Now we can go to our test Slack workspace and see that our slack phishing message has been received
Attachments (-a)
With the correct token permissions, EvilSlackbot allows you to send file attachments. The attachment attack requires a path to the file (-f) you wish to send. This attack also requires either the email address (-e) of the target, a list of target emails (-eL), or the name of a Slack channel (-cH). EvilSlackbot will use these arguments to lookup the SlackID of the user associated with the provided emails or channel name. To automate your attack, use a list of emails.
Example:
As an example, we'll send a malicious attachment to a public Slack Channel. In this example, the xoxb token belongs to SecurityBot, a bot that this Slack workspace usually uses to send security information. We will send a message as this bot and include a malicious file attachment. Note that we did not include the # in the channel name
We will now craft our malicious message that will be sent by the SecurityBot and name our malicious attachment.
Next, we'll review our message and type 'yes' to send our malicious attachment to the designated Slack channel.

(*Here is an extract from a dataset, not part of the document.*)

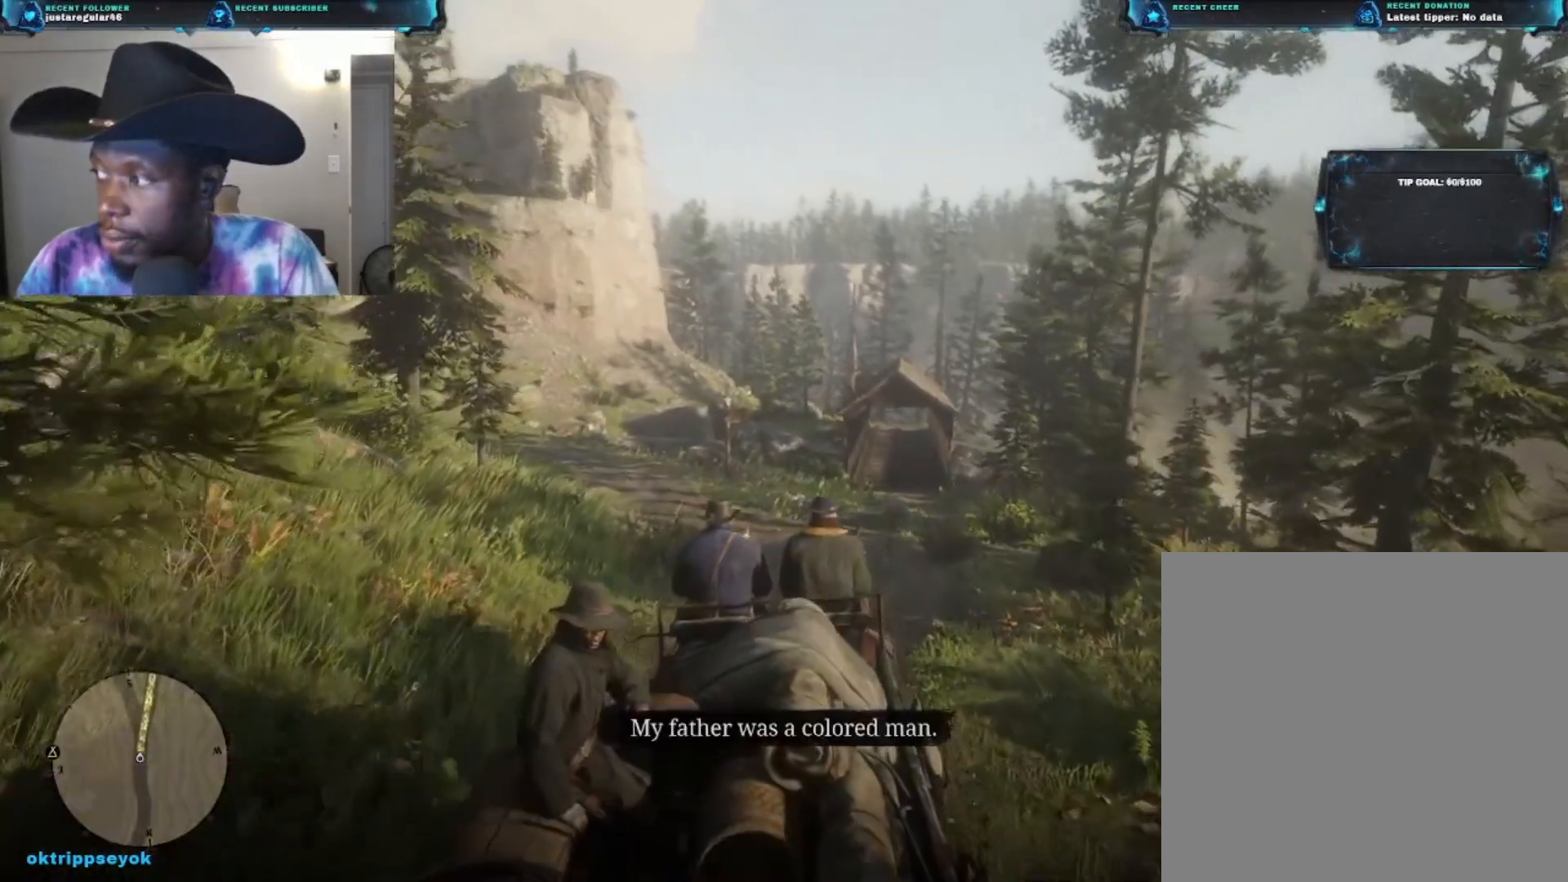
{"buttons": [], "left_stick": "up", "right_stick": "center", "events": []}
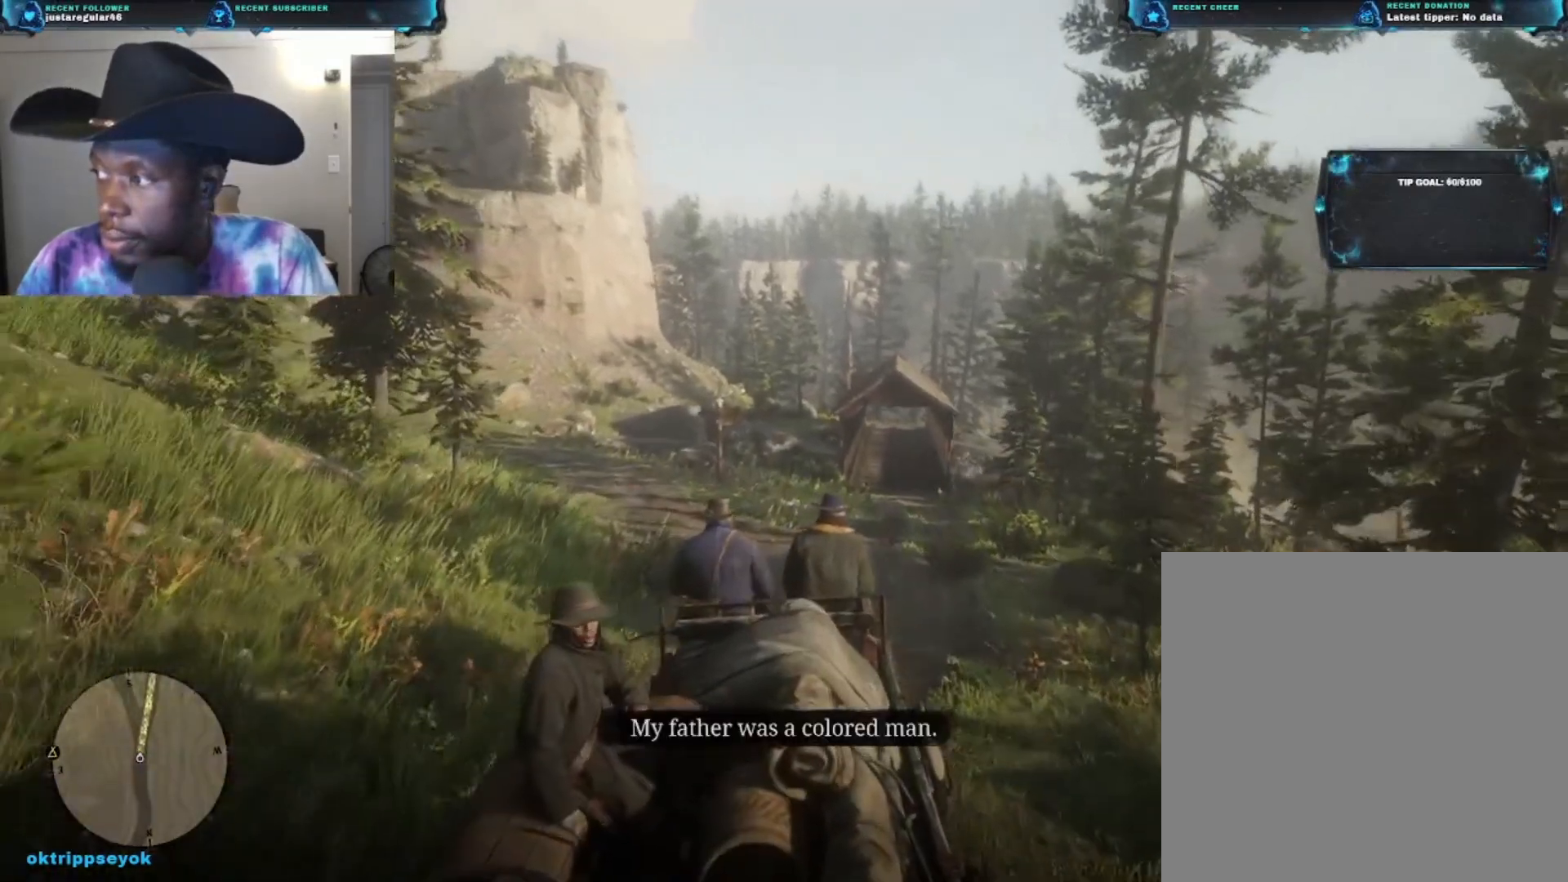
{"buttons": [], "left_stick": "up", "right_stick": "center", "events": []}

Now we can go to our test Slack workspace and see that our malicious attachment has been received in the General channel
Channel List (-cL)
With the correct permissions, EvilSlackbot can search for and list all of the public channels within the Slack workspace. This can help with planning where to send channel messages. Use -o to write the list to an outfile.
Example:
Running the channel list command and writing the results to an outfile
Secret Search (-s)
With the correct token permissions, EvilSlackbot allows you to search Slack for secrets via a keyword search. Right now, this attack requires a xoxp token, as xoxb tokens can not be given the proper permissions to keyword search within Slack. Use the -o argument to write the search results to an outfile.
Example:
Using the -s flag and a xoxp token, we start our secrets search. Note that the token permissions check shows that this token has less permissions and can only conduct the search attack.
We search for the keyword "password" and EvilSlackbot prints the results to the terminal. Remember that -o can be used to write the results to an out file.